Quanto sopra, nel tentativo di riordinare pro-futuro il regime delle imposte tributarie locali (i.e. IMU) in ambito portuale.
In particolare, l’Articolo 1, comma 578 della Legge di Bilancio, ha stabilito che – a decorrere dal 1° gennaio di quest’anno – le banchine e le aree scoperte degli scali portuali, aventi le sopracitate caratteristiche, adibite alle operazioni e ai servizi portuali nonché al servizio passeggeri, debbano intendersi quali immobili a destinazione particolare, da censire al catasto nella categoria E/1, anche se affidati in concessione a privati.
In sostanza, a far data dal 01.01.2020, la norma ha specificato, inter alia, che le aree scoperte e le banchine sono esenti dal pagamento dell’IMU a condizione che siano: (i) adibite ai servizi e/o alle operazioni portuali; (ii) ricomprese all’interno delle aree perimetrate dal Piano Regolatore di Sistema Portuale (ex-P.R.P.) di porti aventi rilevanza nazionale ed internazionale rientranti nell’ambito della giurisdizione amministrativa delle AdSP.
Inoltre, l’Agenzia delle Entrate è intervenuta con apposita Circolare nel corso del 2019, al fine di meglio chiarire la portata applicativa della norma contenuta nella citata Legge di Bilancio, rifiutando una “interpretazione autentica” della stessa e precisando che la sua applicazione sia da intendersi solo pro-futuro (a far data cioè dal 1° gennaio di quest’anno).
Il tutto con la conseguenza che, con riferimento al periodo antecedente all’entrata in vigore della citata norma, neanche le aree scoperte aventi le caratteristiche di cui sopra possono essere considerate esenti dal pagamento del tributo.
Va da sé come tale interpretazione della normativa comporti una serie di implicazioni e contribuisca a generare incertezze per i terminalisti in merito ai molteplici procedimenti tributari ad oggi in corso su tale tematica.

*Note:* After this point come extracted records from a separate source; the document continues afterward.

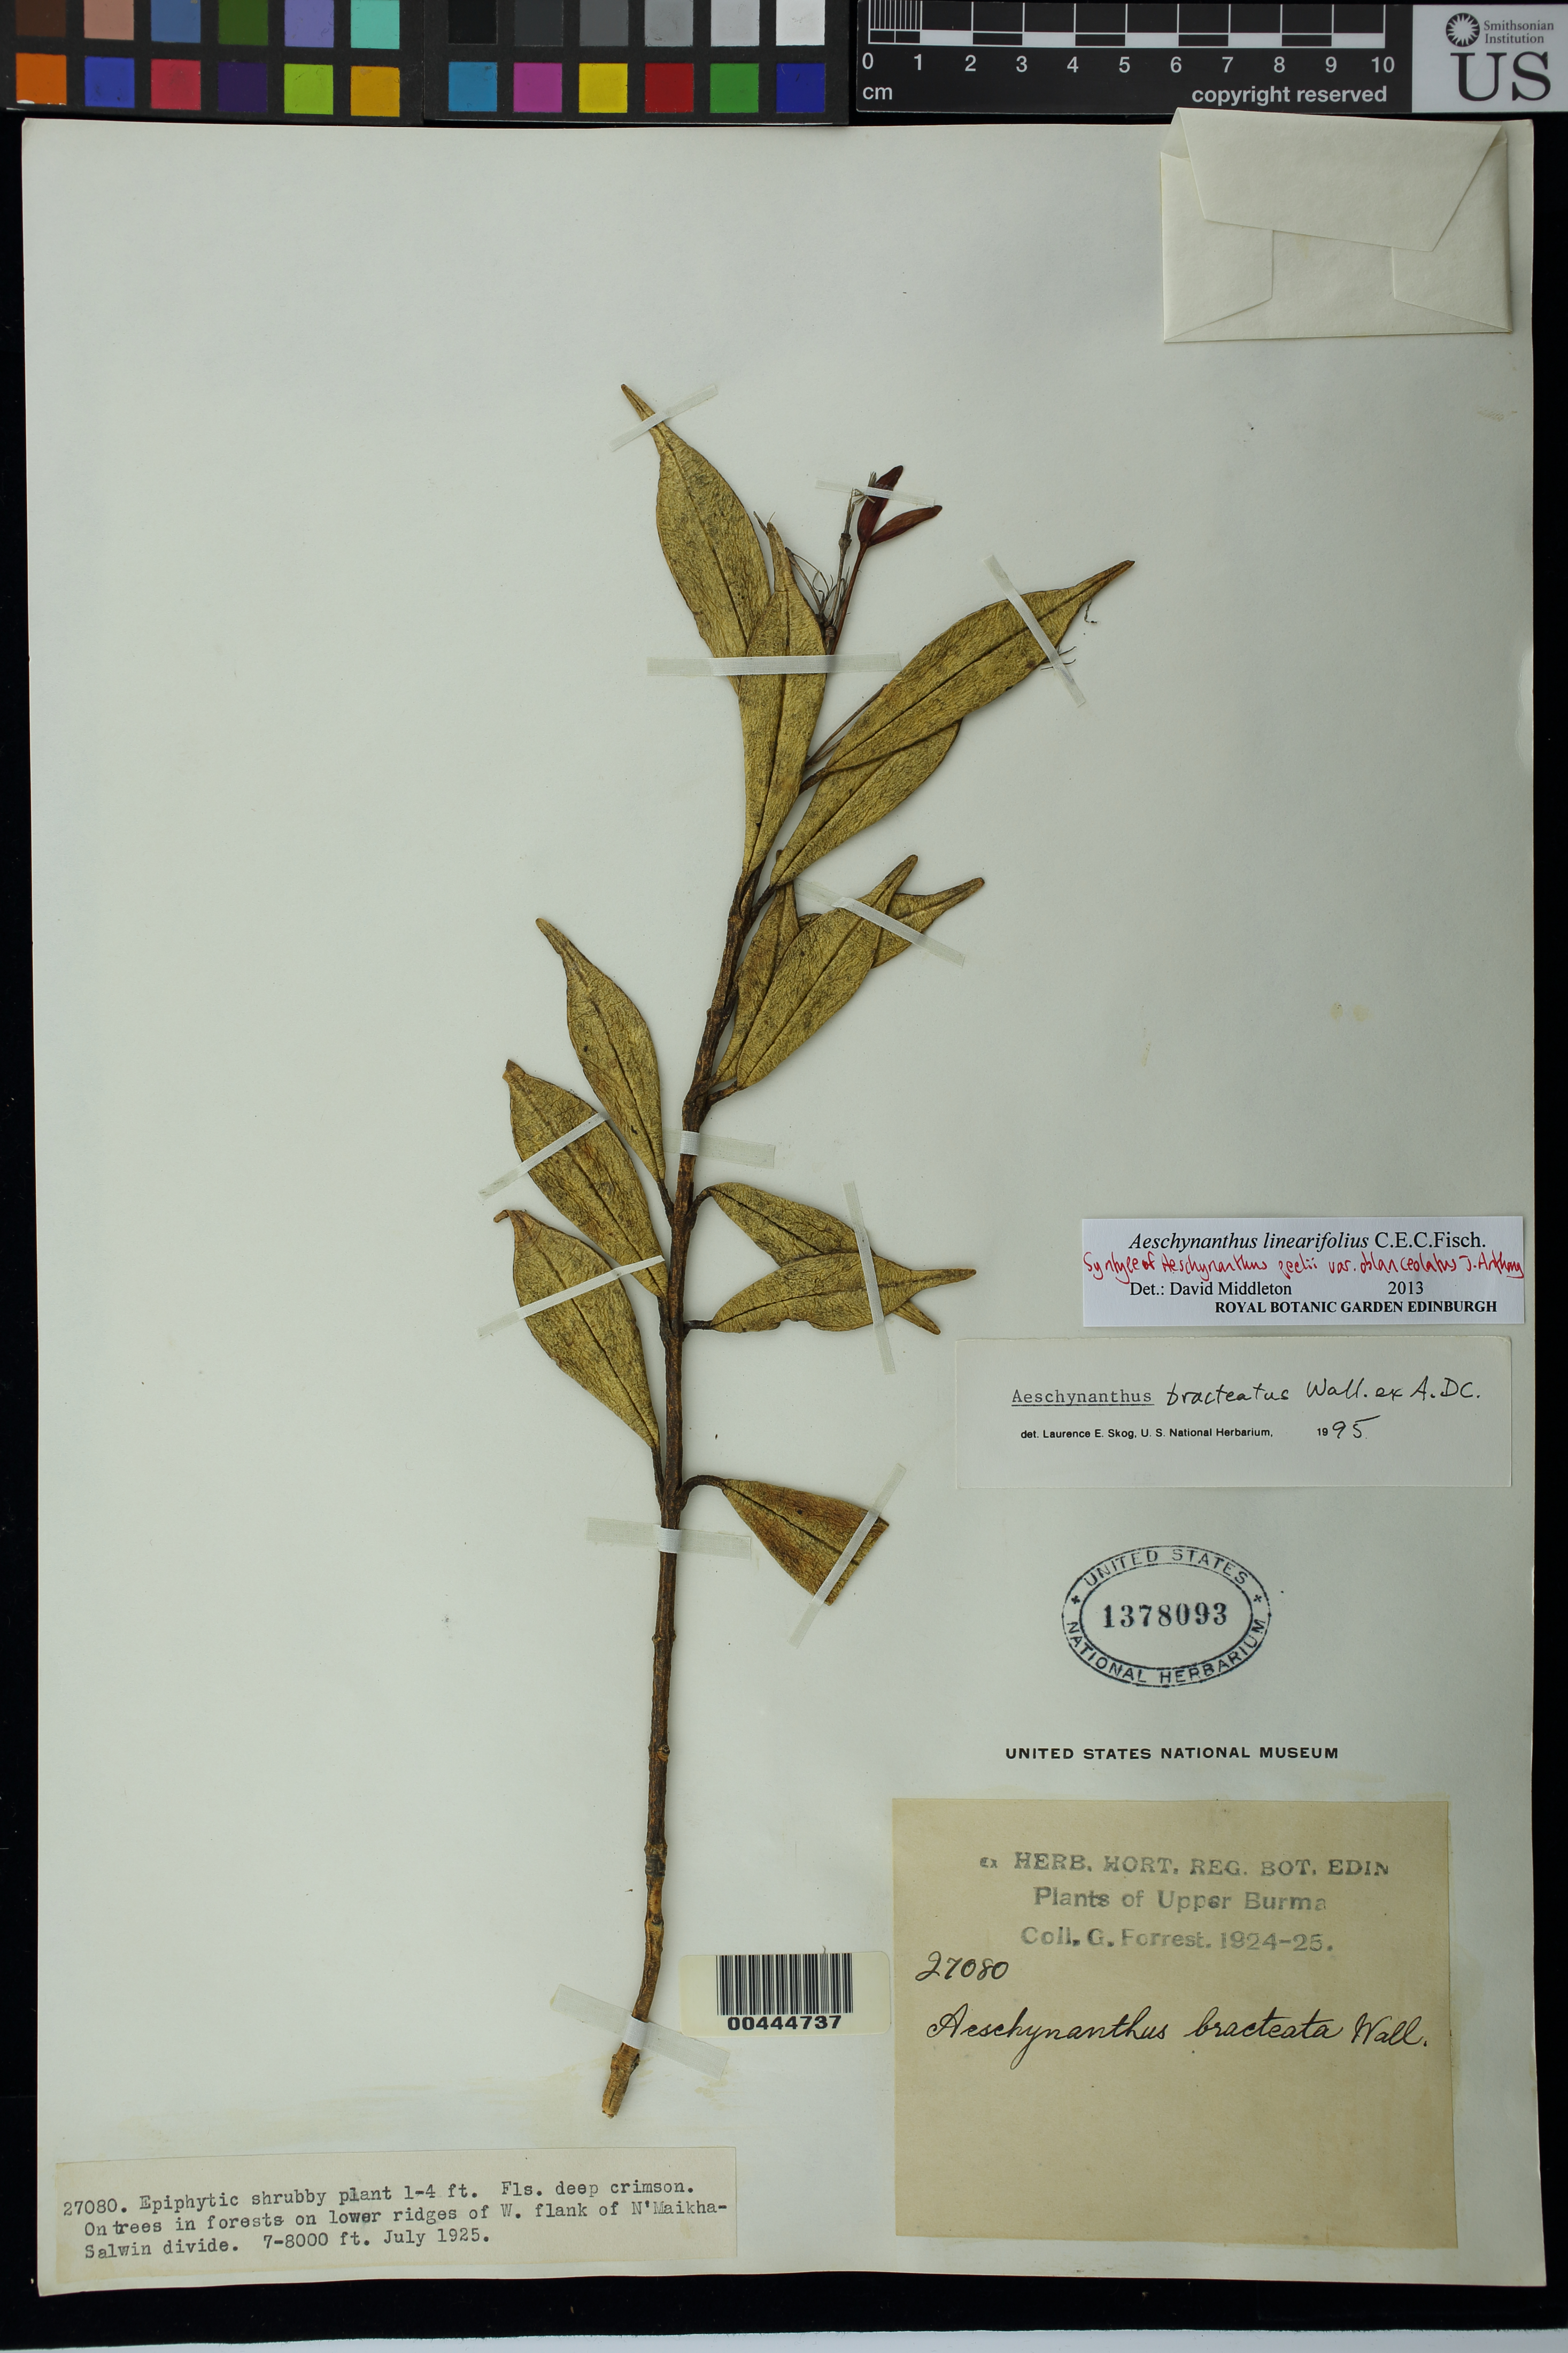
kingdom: Plantae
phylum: Tracheophyta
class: Magnoliopsida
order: Lamiales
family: Gesneriaceae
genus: Aeschynanthus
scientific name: Aeschynanthus peelii var. oblanceolatus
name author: J. Anthony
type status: Isosyntype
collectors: G. Forrest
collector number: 27080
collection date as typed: Jul 1925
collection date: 1925-07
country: Myanmar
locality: "Upper Burma", lower ridges of W flank of N'maikha-Salwin divide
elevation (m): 2134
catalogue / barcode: US 1378093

Alla luce di quanto sopra, tuttavia, una cosa è certa: se da un lato la Legge di Bilancio 2018 e i chiarimenti di cui alla citata Circolare specificano una volta per tutte quali siano gli immobili accatastabili sotto la categoria E/1 – e quindi esenti dal pagamento dell’IMU (anche in ambito portuale) – con un potenziale beneficio in termini economici per gli operatori di settore, dall’altro lato, tale previsione potrebbe indurre la magistratura a considerare non esenti dal pagamento del tributo i beni sopracitati, nei ricorsi pendenti, fino al 31.12.2019.